Sadiq Khan often talks to journalists, but rarely holds press conferences. So it was something of a surprise to be invited at short notice to West Ham bus garage last Thursday, where the Mayor was to give an update on TfL’s bid for a fifth government bailout.
Why a bus garage when you’ve got a brand new City Hall? Because Mr Khan wanted to be pictured in front of some shiny new buses. London’s buses are built in Falkirk, Yorkshire and Ballymena in Northern Ireland. Investing in London is good for the rest of the country, runs the narrative. It’s “levelling up” in action, he says.
Moments before he took to the podium, TfL got a letter from Transport Secretary Grant Shapps extending its current bailout for three weeks.
But Mr Shapps said it would require a “reset of the relationship” with the Mayor before the big prize of a long-term capital funding deal — up to £2 billion a year to repair roads and bridges, buy new buses and order a new signalling system for the Piccadilly line, for example — would be granted.
Mr Khan was not happy. He said Mr Shapps, Prime Minister Boris Johnson and the Chancellor, Rishi Sunak, were “treating Londoners with contempt”. He followed it with a salvo on Twitter. It seems a long time since he vowed to use his second term to “build bridges”.
Where does this leave TfL? I’m told the Government is less bothered about how Mr Khan solves the row with the RMT over the threat to staff pensions than it is about the threat to dozens of bus routes. Some 22 routes face the axe but Mr Khan says 100 are at risk.
Mr Khan does not want to “cut his cloth” according to current demand — one in four Tube passengers and one in six bus passengers have yet to return on weekdays. He says maintaining a full service is the way to win people back.

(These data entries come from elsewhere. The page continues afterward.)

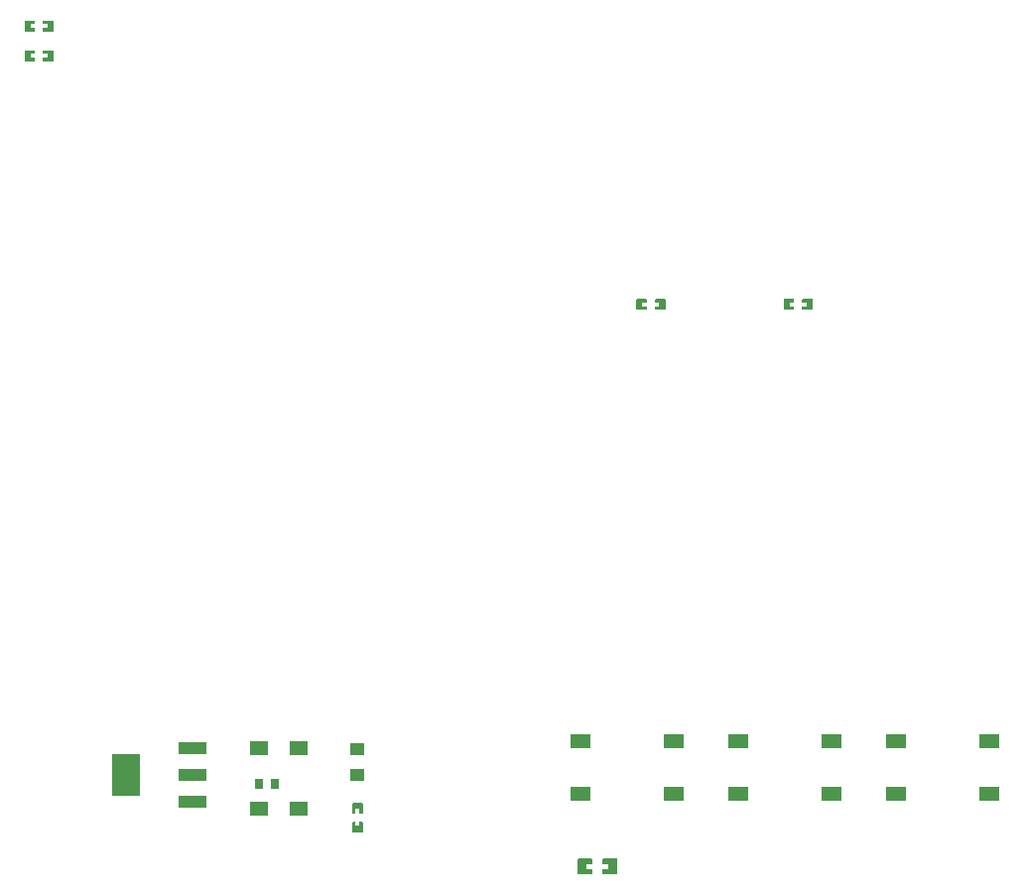
<source format=gtp>
G04 Layer: TopPasteMaskLayer*
G04 EasyEDA Pro v2.2.40.8, 2025-08-04 00:28:17*
G04 Gerber Generator version 0.3*
G04 Scale: 100 percent, Rotated: No, Reflected: No*
G04 Dimensions in millimeters*
G04 Leading zeros omitted, absolute positions, 4 integers and 5 decimals*
G04 Generated by one-click*
%FSLAX45Y45*%
%MOMM*%
%ADD10R,2.47X0.98001*%
%ADD11R,2.47X3.59999*%
%ADD12R,0.8X0.9*%
%ADD13R,1.5X1.29601*%
%ADD14R,1.25001X1.0*%
%ADD15R,1.8082X1.2*%
%ADD16R,1.8X1.2*%
G75*


G04 PolygonModel Start*
G36*
G01X-4109107Y2834100D02*
G01X-4029107Y2834100D01*
G01X-4024106Y2839101D01*
G01X-4024106Y2861898D01*
G01X-4061106Y2861898D01*
G01X-4061106Y2894897D01*
G01X-4024106Y2894897D01*
G01X-4024106Y2919101D01*
G01X-4029107Y2924100D01*
G01X-4109107Y2924100D01*
G01X-4114106Y2919101D01*
G01X-4114106Y2839101D01*
G01X-4109107Y2834100D01*
G37*
G36*
G01X-3870103Y2924097D02*
G01X-3950103Y2924097D01*
G01X-3955104Y2919096D01*
G01X-3955104Y2896300D01*
G01X-3918104Y2896300D01*
G01X-3918104Y2863300D01*
G01X-3955104Y2863300D01*
G01X-3955104Y2839096D01*
G01X-3950103Y2834097D01*
G01X-3870103Y2834097D01*
G01X-3865105Y2839096D01*
G01X-3865105Y2919096D01*
G01X-3870103Y2924097D01*
G37*
G36*
G01X-4109107Y3088100D02*
G01X-4029107Y3088100D01*
G01X-4024106Y3093101D01*
G01X-4024106Y3115898D01*
G01X-4061106Y3115898D01*
G01X-4061106Y3148897D01*
G01X-4024106Y3148897D01*
G01X-4024106Y3173101D01*
G01X-4029107Y3178100D01*
G01X-4109107Y3178100D01*
G01X-4114106Y3173101D01*
G01X-4114106Y3093101D01*
G01X-4109107Y3088100D01*
G37*
G36*
G01X-3870103Y3178097D02*
G01X-3950103Y3178097D01*
G01X-3955104Y3173096D01*
G01X-3955104Y3150300D01*
G01X-3918104Y3150300D01*
G01X-3918104Y3117300D01*
G01X-3955104Y3117300D01*
G01X-3955104Y3093096D01*
G01X-3950103Y3088097D01*
G01X-3870103Y3088097D01*
G01X-3865105Y3093096D01*
G01X-3865105Y3173096D01*
G01X-3870103Y3178097D01*
G37*
G36*
G01X-1227207Y-3740429D02*
G01X-1227207Y-3660429D01*
G01X-1232208Y-3655428D01*
G01X-1255004Y-3655428D01*
G01X-1255004Y-3692428D01*
G01X-1288004Y-3692428D01*
G01X-1288004Y-3655428D01*
G01X-1312208Y-3655428D01*
G01X-1317206Y-3660429D01*
G01X-1317206Y-3740429D01*
G01X-1312208Y-3745428D01*
G01X-1232208Y-3745428D01*
G01X-1227207Y-3740429D01*
G37*
G36*
G01X-1317204Y-3501425D02*
G01X-1317204Y-3581425D01*
G01X-1312203Y-3586426D01*
G01X-1289406Y-3586426D01*
G01X-1289406Y-3549426D01*
G01X-1256406Y-3549426D01*
G01X-1256406Y-3586426D01*
G01X-1232203Y-3586426D01*
G01X-1227204Y-3581425D01*
G01X-1227204Y-3501425D01*
G01X-1232203Y-3496426D01*
G01X-1312203Y-3496426D01*
G01X-1317204Y-3501425D01*
G37*
G36*
G01X604843Y-4103098D02*
G01X604843Y-3975099D01*
G01X609844Y-3970098D01*
G01X724845Y-3970098D01*
G01X729844Y-3975099D01*
G01X730347Y-4016103D01*
G01X685346Y-4016103D01*
G01X685346Y-4061101D01*
G01X729346Y-4061101D01*
G01X729844Y-4103098D01*
G01X724845Y-4108099D01*
G01X609844Y-4108099D01*
G01X604843Y-4103098D01*
G37*
G36*
G01X819844Y-4103098D02*
G01X819846Y-4061101D01*
G01X864344Y-4061101D01*
G01X864344Y-4016103D01*
G01X820347Y-4016103D01*
G01X819844Y-3975099D01*
G01X824845Y-3970098D01*
G01X939843Y-3970098D01*
G01X944845Y-3975099D01*
G01X944845Y-4103098D01*
G01X939843Y-4108099D01*
G01X824845Y-4108099D01*
G01X819844Y-4103098D01*
G37*
G36*
G01X1350460Y803197D02*
G01X1270461Y803197D01*
G01X1265459Y798196D01*
G01X1265459Y775400D01*
G01X1302459Y775400D01*
G01X1302459Y742400D01*
G01X1265459Y742400D01*
G01X1265459Y718196D01*
G01X1270461Y713197D01*
G01X1350460Y713197D01*
G01X1355459Y718196D01*
G01X1355459Y798196D01*
G01X1350460Y803197D01*
G37*
G36*
G01X1111457Y713200D02*
G01X1191456Y713200D01*
G01X1196458Y718201D01*
G01X1196458Y740998D01*
G01X1159457Y740998D01*
G01X1159457Y773997D01*
G01X1196458Y773997D01*
G01X1196458Y798201D01*
G01X1191456Y803200D01*
G01X1111457Y803200D01*
G01X1106458Y798201D01*
G01X1106458Y718201D01*
G01X1111457Y713200D01*
G37*
G36*
G01X2368757Y713200D02*
G01X2448756Y713200D01*
G01X2453758Y718201D01*
G01X2453758Y740998D01*
G01X2416757Y740998D01*
G01X2416757Y773997D01*
G01X2453758Y773997D01*
G01X2453758Y798201D01*
G01X2448756Y803200D01*
G01X2368757Y803200D01*
G01X2363758Y798201D01*
G01X2363758Y718201D01*
G01X2368757Y713200D01*
G37*
G36*
G01X2607760Y803197D02*
G01X2527761Y803197D01*
G01X2522759Y798196D01*
G01X2522759Y775400D01*
G01X2559759Y775400D01*
G01X2559759Y742400D01*
G01X2522759Y742400D01*
G01X2522759Y718196D01*
G01X2527761Y713197D01*
G01X2607760Y713197D01*
G01X2612759Y718196D01*
G01X2612759Y798196D01*
G01X2607760Y803197D01*
G37*

G04 Pad Start*
G54D10*
G01X-2677416Y-3486395D03*
G01X-2677416Y-3256398D03*
G01X-2677416Y-3026401D03*
G54D11*
G01X-3244395Y-3256398D03*
G54D12*
G01X-1976503Y-3331201D03*
G01X-2116508Y-3331201D03*
G54D13*
G01X-2113536Y-3547101D03*
G01X-1776275Y-3547101D03*
G01X-2113536Y-3026401D03*
G01X-1776275Y-3026401D03*
G54D14*
G01X-1272205Y-3256029D03*
G01X-1272205Y-3036015D03*
G54D16*
G01X626908Y-2967101D03*
G01X626908Y-3417088D03*
G01X1426907Y-3417088D03*
G01X1426907Y-2967101D03*
G01X1973108Y-2967101D03*
G01X1973108Y-3417088D03*
G01X2773107Y-3417088D03*
G01X2773107Y-2967101D03*
G01X3319296Y-2967101D03*
G01X3319296Y-3417088D03*
G01X4119295Y-3417088D03*
G01X4119295Y-2967101D03*
G04 Pad End*

M02*


</source>
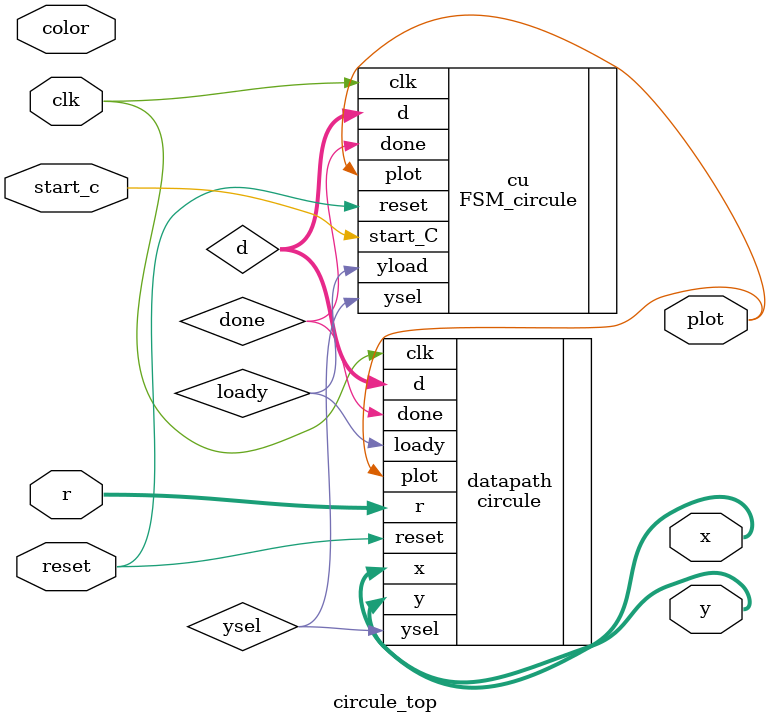
<source format=sv>
`timescale 1ns / 1ps


module circule_top(
input logic clk,
input logic reset,
input logic start_c,
input logic [5:0] r,
input logic [2:0] color,
output logic plot,
output logic [7:0] x,
output logic [6:0] y
    );
    
    wire ysel,done,loady;
    wire [5:0] d;
    
circule datapath(
.clk(clk),
.reset(reset),
.loady(loady),
.r(r),
.plot(plot),
.ysel(ysel),
.x(x),
.y(y),
.d(d),
.done(done)
);

FSM_circule cu(
.reset(reset),
.clk(clk),
.start_C(start_c),
.done(done),
.plot(plot),
.d(d),
.yload(loady),
.ysel(ysel)
    );

endmodule

</source>
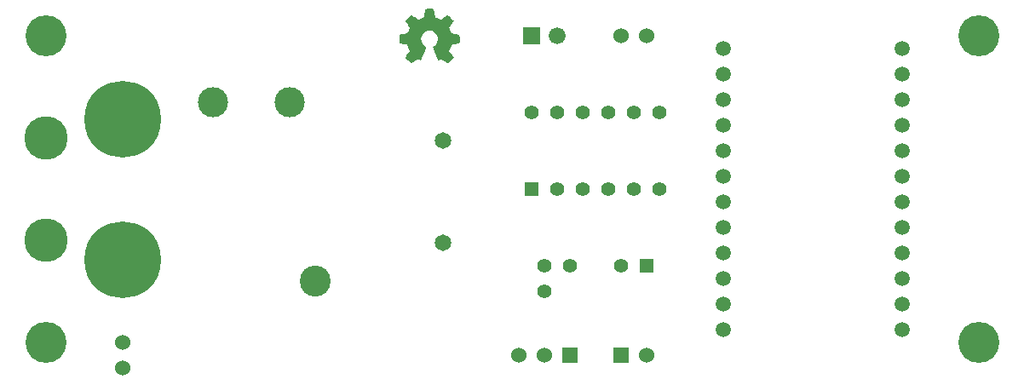
<source format=gts>
G04 (created by PCBNEW (2013-07-07 BZR 4022)-stable) date Thu 15 Aug 2013 04:15:35 CST*
%MOIN*%
G04 Gerber Fmt 3.4, Leading zero omitted, Abs format*
%FSLAX34Y34*%
G01*
G70*
G90*
G04 APERTURE LIST*
%ADD10C,0.00590551*%
%ADD11C,0.0001*%
%ADD12C,0.0649*%
%ADD13C,0.121*%
%ADD14C,0.1181*%
%ADD15C,0.16*%
%ADD16R,0.06X0.06*%
%ADD17C,0.06*%
%ADD18R,0.055X0.055*%
%ADD19C,0.055*%
%ADD20R,0.066X0.066*%
%ADD21C,0.066*%
%ADD22C,0.17*%
%ADD23C,0.3*%
%ADD24C,0.0590551*%
G04 APERTURE END LIST*
G54D10*
G54D11*
G36*
X51684Y-31561D02*
X51697Y-31554D01*
X51724Y-31537D01*
X51764Y-31511D01*
X51810Y-31480D01*
X51857Y-31448D01*
X51896Y-31422D01*
X51923Y-31405D01*
X51934Y-31399D01*
X51940Y-31401D01*
X51962Y-31412D01*
X51994Y-31429D01*
X52013Y-31438D01*
X52043Y-31451D01*
X52057Y-31454D01*
X52060Y-31450D01*
X52071Y-31427D01*
X52088Y-31388D01*
X52110Y-31337D01*
X52136Y-31277D01*
X52163Y-31212D01*
X52190Y-31146D01*
X52216Y-31084D01*
X52240Y-31027D01*
X52258Y-30981D01*
X52270Y-30949D01*
X52275Y-30935D01*
X52273Y-30932D01*
X52259Y-30918D01*
X52233Y-30899D01*
X52177Y-30853D01*
X52122Y-30784D01*
X52088Y-30706D01*
X52077Y-30619D01*
X52086Y-30539D01*
X52118Y-30462D01*
X52172Y-30392D01*
X52238Y-30340D01*
X52314Y-30308D01*
X52400Y-30297D01*
X52482Y-30306D01*
X52561Y-30337D01*
X52631Y-30390D01*
X52660Y-30424D01*
X52701Y-30495D01*
X52724Y-30570D01*
X52726Y-30589D01*
X52723Y-30672D01*
X52698Y-30752D01*
X52655Y-30823D01*
X52594Y-30881D01*
X52586Y-30887D01*
X52558Y-30908D01*
X52539Y-30922D01*
X52524Y-30934D01*
X52630Y-31189D01*
X52647Y-31229D01*
X52676Y-31298D01*
X52701Y-31358D01*
X52722Y-31406D01*
X52736Y-31438D01*
X52742Y-31451D01*
X52743Y-31451D01*
X52752Y-31453D01*
X52771Y-31446D01*
X52807Y-31429D01*
X52830Y-31417D01*
X52857Y-31404D01*
X52869Y-31399D01*
X52880Y-31404D01*
X52906Y-31421D01*
X52943Y-31447D01*
X52989Y-31477D01*
X53032Y-31507D01*
X53072Y-31533D01*
X53101Y-31552D01*
X53115Y-31559D01*
X53117Y-31559D01*
X53130Y-31552D01*
X53153Y-31533D01*
X53187Y-31500D01*
X53236Y-31452D01*
X53244Y-31445D01*
X53284Y-31404D01*
X53317Y-31369D01*
X53339Y-31345D01*
X53347Y-31334D01*
X53347Y-31334D01*
X53339Y-31320D01*
X53321Y-31291D01*
X53295Y-31251D01*
X53263Y-31203D01*
X53178Y-31081D01*
X53225Y-30966D01*
X53239Y-30930D01*
X53257Y-30887D01*
X53270Y-30857D01*
X53277Y-30843D01*
X53290Y-30839D01*
X53321Y-30831D01*
X53367Y-30822D01*
X53422Y-30812D01*
X53474Y-30802D01*
X53521Y-30793D01*
X53555Y-30787D01*
X53570Y-30784D01*
X53574Y-30781D01*
X53577Y-30774D01*
X53579Y-30758D01*
X53580Y-30729D01*
X53581Y-30684D01*
X53581Y-30619D01*
X53581Y-30612D01*
X53580Y-30550D01*
X53579Y-30501D01*
X53577Y-30469D01*
X53575Y-30456D01*
X53575Y-30456D01*
X53560Y-30452D01*
X53527Y-30445D01*
X53480Y-30436D01*
X53424Y-30425D01*
X53420Y-30425D01*
X53364Y-30414D01*
X53318Y-30404D01*
X53285Y-30397D01*
X53271Y-30392D01*
X53268Y-30388D01*
X53257Y-30366D01*
X53241Y-30332D01*
X53222Y-30290D01*
X53204Y-30246D01*
X53188Y-30206D01*
X53178Y-30177D01*
X53175Y-30163D01*
X53175Y-30163D01*
X53183Y-30150D01*
X53202Y-30121D01*
X53230Y-30081D01*
X53262Y-30033D01*
X53265Y-30029D01*
X53297Y-29982D01*
X53323Y-29942D01*
X53340Y-29914D01*
X53347Y-29901D01*
X53347Y-29900D01*
X53336Y-29886D01*
X53312Y-29859D01*
X53277Y-29823D01*
X53236Y-29782D01*
X53223Y-29769D01*
X53177Y-29724D01*
X53145Y-29695D01*
X53125Y-29679D01*
X53116Y-29675D01*
X53115Y-29676D01*
X53101Y-29684D01*
X53071Y-29704D01*
X53031Y-29731D01*
X52983Y-29764D01*
X52980Y-29766D01*
X52932Y-29798D01*
X52893Y-29825D01*
X52865Y-29843D01*
X52853Y-29850D01*
X52851Y-29850D01*
X52832Y-29845D01*
X52798Y-29833D01*
X52757Y-29817D01*
X52713Y-29800D01*
X52673Y-29783D01*
X52644Y-29769D01*
X52630Y-29761D01*
X52629Y-29761D01*
X52624Y-29744D01*
X52616Y-29708D01*
X52606Y-29660D01*
X52595Y-29602D01*
X52593Y-29593D01*
X52583Y-29536D01*
X52574Y-29490D01*
X52567Y-29458D01*
X52564Y-29444D01*
X52556Y-29443D01*
X52528Y-29441D01*
X52486Y-29439D01*
X52435Y-29439D01*
X52382Y-29439D01*
X52330Y-29440D01*
X52286Y-29442D01*
X52254Y-29444D01*
X52240Y-29447D01*
X52240Y-29448D01*
X52235Y-29465D01*
X52227Y-29500D01*
X52217Y-29549D01*
X52206Y-29607D01*
X52204Y-29618D01*
X52194Y-29674D01*
X52184Y-29720D01*
X52177Y-29751D01*
X52174Y-29764D01*
X52169Y-29766D01*
X52146Y-29777D01*
X52108Y-29792D01*
X52061Y-29811D01*
X51953Y-29855D01*
X51821Y-29764D01*
X51809Y-29756D01*
X51761Y-29723D01*
X51722Y-29697D01*
X51694Y-29680D01*
X51683Y-29673D01*
X51682Y-29674D01*
X51669Y-29685D01*
X51643Y-29710D01*
X51607Y-29745D01*
X51565Y-29786D01*
X51534Y-29817D01*
X51498Y-29854D01*
X51475Y-29879D01*
X51462Y-29895D01*
X51457Y-29905D01*
X51459Y-29912D01*
X51467Y-29925D01*
X51487Y-29954D01*
X51514Y-29995D01*
X51546Y-30041D01*
X51573Y-30081D01*
X51602Y-30125D01*
X51620Y-30157D01*
X51627Y-30172D01*
X51625Y-30179D01*
X51616Y-30205D01*
X51600Y-30244D01*
X51580Y-30291D01*
X51534Y-30396D01*
X51465Y-30409D01*
X51424Y-30417D01*
X51365Y-30428D01*
X51309Y-30439D01*
X51222Y-30456D01*
X51219Y-30775D01*
X51233Y-30781D01*
X51246Y-30785D01*
X51278Y-30792D01*
X51324Y-30801D01*
X51378Y-30811D01*
X51425Y-30820D01*
X51471Y-30829D01*
X51505Y-30835D01*
X51520Y-30838D01*
X51523Y-30843D01*
X51535Y-30866D01*
X51552Y-30902D01*
X51570Y-30945D01*
X51589Y-30990D01*
X51605Y-31031D01*
X51617Y-31063D01*
X51621Y-31079D01*
X51615Y-31091D01*
X51597Y-31119D01*
X51571Y-31158D01*
X51540Y-31204D01*
X51508Y-31251D01*
X51481Y-31290D01*
X51462Y-31319D01*
X51455Y-31332D01*
X51459Y-31341D01*
X51477Y-31363D01*
X51512Y-31399D01*
X51564Y-31451D01*
X51573Y-31459D01*
X51614Y-31499D01*
X51649Y-31531D01*
X51673Y-31553D01*
X51684Y-31561D01*
X51684Y-31561D01*
G37*
G54D12*
X52943Y-38602D03*
X52943Y-34603D03*
G54D13*
X47944Y-40098D03*
G54D14*
X43940Y-33107D03*
X46944Y-33107D03*
G54D15*
X37400Y-42500D03*
X37400Y-30500D03*
X73900Y-42500D03*
X73900Y-30500D03*
G54D16*
X57900Y-43000D03*
G54D17*
X56900Y-43000D03*
X55900Y-43000D03*
G54D18*
X60900Y-39500D03*
G54D19*
X59900Y-39500D03*
G54D17*
X59900Y-30500D03*
X60900Y-30500D03*
G54D18*
X56400Y-36500D03*
G54D19*
X56400Y-33500D03*
X57900Y-39500D03*
X56900Y-39500D03*
X56900Y-40500D03*
G54D20*
X56400Y-30500D03*
G54D21*
X57400Y-30500D03*
G54D17*
X40400Y-43500D03*
X40400Y-42500D03*
G54D22*
X37400Y-38500D03*
X37400Y-34500D03*
G54D23*
X40400Y-39250D03*
X40400Y-33750D03*
G54D16*
X59900Y-43000D03*
G54D17*
X60900Y-43000D03*
G54D24*
X70900Y-42000D03*
X70900Y-41000D03*
X70900Y-40000D03*
X70900Y-39000D03*
X70900Y-38000D03*
X70900Y-37000D03*
X70900Y-36000D03*
X70900Y-35000D03*
X70900Y-34000D03*
X70900Y-33000D03*
X70900Y-32000D03*
X70900Y-31000D03*
X63900Y-31000D03*
X63900Y-32000D03*
X63900Y-33000D03*
X63900Y-34000D03*
X63900Y-35000D03*
X63900Y-36000D03*
X63900Y-37000D03*
X63900Y-38000D03*
X63900Y-39000D03*
X63900Y-40000D03*
X63900Y-41000D03*
X63900Y-42000D03*
G54D19*
X60400Y-33500D03*
X60400Y-36500D03*
X61400Y-33500D03*
X61400Y-36500D03*
X59400Y-33500D03*
X59400Y-36500D03*
X58400Y-33500D03*
X58400Y-36500D03*
X57400Y-33500D03*
X57400Y-36500D03*
M02*

</source>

He blames the Government. But it’s been Tory MPs who have been campaigning to save routes such as the 14 and 24, not Mr Khan. The son of a bus driver is being blamed. The narrative is muddled.
Relations between the Mayor and (some) ministers are in a bad place. “He is like a guy who goes into the bank with a sawn-off shotgun and says: ‘Give me your money or I’ll shoot myself in the foot,’” quips one source.
Funny, yes— but the bus that doesn’t come is no laughing matter.